Amazon’s Kindle species has been reviled, revered and reviewed endlessly. Whether it’s commercially viable is the issue that has been getting on the minds of publishers, writers and media moguls, rather than its technical details. That’s unfortunate, because that’s as relevant to its future as a digital antenna installation is to a TV. The market isn’t overly receptive, and needs convincing.
The fact is that e-readers have been getting a pretty cold shoulder until now, and Amazon’s baby has been no exception. The new Kindle, however, seems to be making headway. That hasn’t been easy, in the face of a highly skeptical industry.
Amazon didn’t do itself any favors by first saying it was selling a lot of Kindles, then revising that slightly vague quantification into millions of units. Neither Wall Street nor the industry quite bought it. In July 2010, Amazon issued a comparative figure, saying it was selling 143 Kindle 2s for every 100 hardcover books in the second quarter of 2010. That’s quite a lot more impressive, but fails to answer the “how many” question as a number.

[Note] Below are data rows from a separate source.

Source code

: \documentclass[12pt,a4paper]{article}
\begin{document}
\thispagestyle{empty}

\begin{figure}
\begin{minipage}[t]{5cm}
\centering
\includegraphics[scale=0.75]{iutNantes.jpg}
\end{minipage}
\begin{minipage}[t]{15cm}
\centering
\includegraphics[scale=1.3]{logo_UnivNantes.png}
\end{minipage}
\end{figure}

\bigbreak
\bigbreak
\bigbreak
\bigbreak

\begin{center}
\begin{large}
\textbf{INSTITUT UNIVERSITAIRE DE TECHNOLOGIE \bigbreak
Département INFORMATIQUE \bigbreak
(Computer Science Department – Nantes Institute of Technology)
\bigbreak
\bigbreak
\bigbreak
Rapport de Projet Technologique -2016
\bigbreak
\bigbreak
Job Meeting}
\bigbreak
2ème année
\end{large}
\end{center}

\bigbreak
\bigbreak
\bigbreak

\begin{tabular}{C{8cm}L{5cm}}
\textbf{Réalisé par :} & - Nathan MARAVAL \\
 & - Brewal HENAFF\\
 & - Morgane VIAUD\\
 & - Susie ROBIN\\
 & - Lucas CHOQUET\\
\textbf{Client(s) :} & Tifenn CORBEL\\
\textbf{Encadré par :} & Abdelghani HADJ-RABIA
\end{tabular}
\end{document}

The market needs to be convinced that Kindle is a working global proposition before it’s likely to retool itself to Kindle specifications. There’s nothing intrinsically wrong with e-readers as an idea, but a tablet which barely stacks up as much more than a calculator quality browser really isn’t that impressive as a product. The original Kindle staggered along commercially until it had to be replaced, and if the new reader is bigger better and faster, it’s still not exactly outside human experience.
The iPad, for example, is truly simple, but it’s also glitzy and highly functional. The Kindle 2 cannot be accused of glitz in any form. Functionality is basic, and no color? Uploading Word docs is hardly the last word in uber-chic, either. The fact is that Kindle 2 is selling despite these obvious shortcomings and rather primitive hardware issues.
One reason for this strangely tolerant level of acceptance is that Kindle 2 is getting picked up by real readers. The ability to ditch the huge weight and space of 1500 books is one of Kindle’s great strengths, as any herniated reader would agree. Many people are very happy to finally have all their precious books so accessible.
A market weak spot or several, however, remain. Kindle is an Amazon product, built to run Amazon products. A full “read anything” reader would blitz the market in seconds. For $360 USD, Amazon has a margin of vulnerability in several key points. The likely competitor in the e-reader stakes is Google, and their technical capacity isn’t the sort which should be underrated.
It’s unlikely that Google would lose a lot of sleep over marketing an e-reader which targets Kindle’s weak spots at a much lower price. Google has been putting a lot of effort into lining up publishers, and has a huge reach which few marketers could resist.
The fire may not have started quite yet, but things are definitely heating up.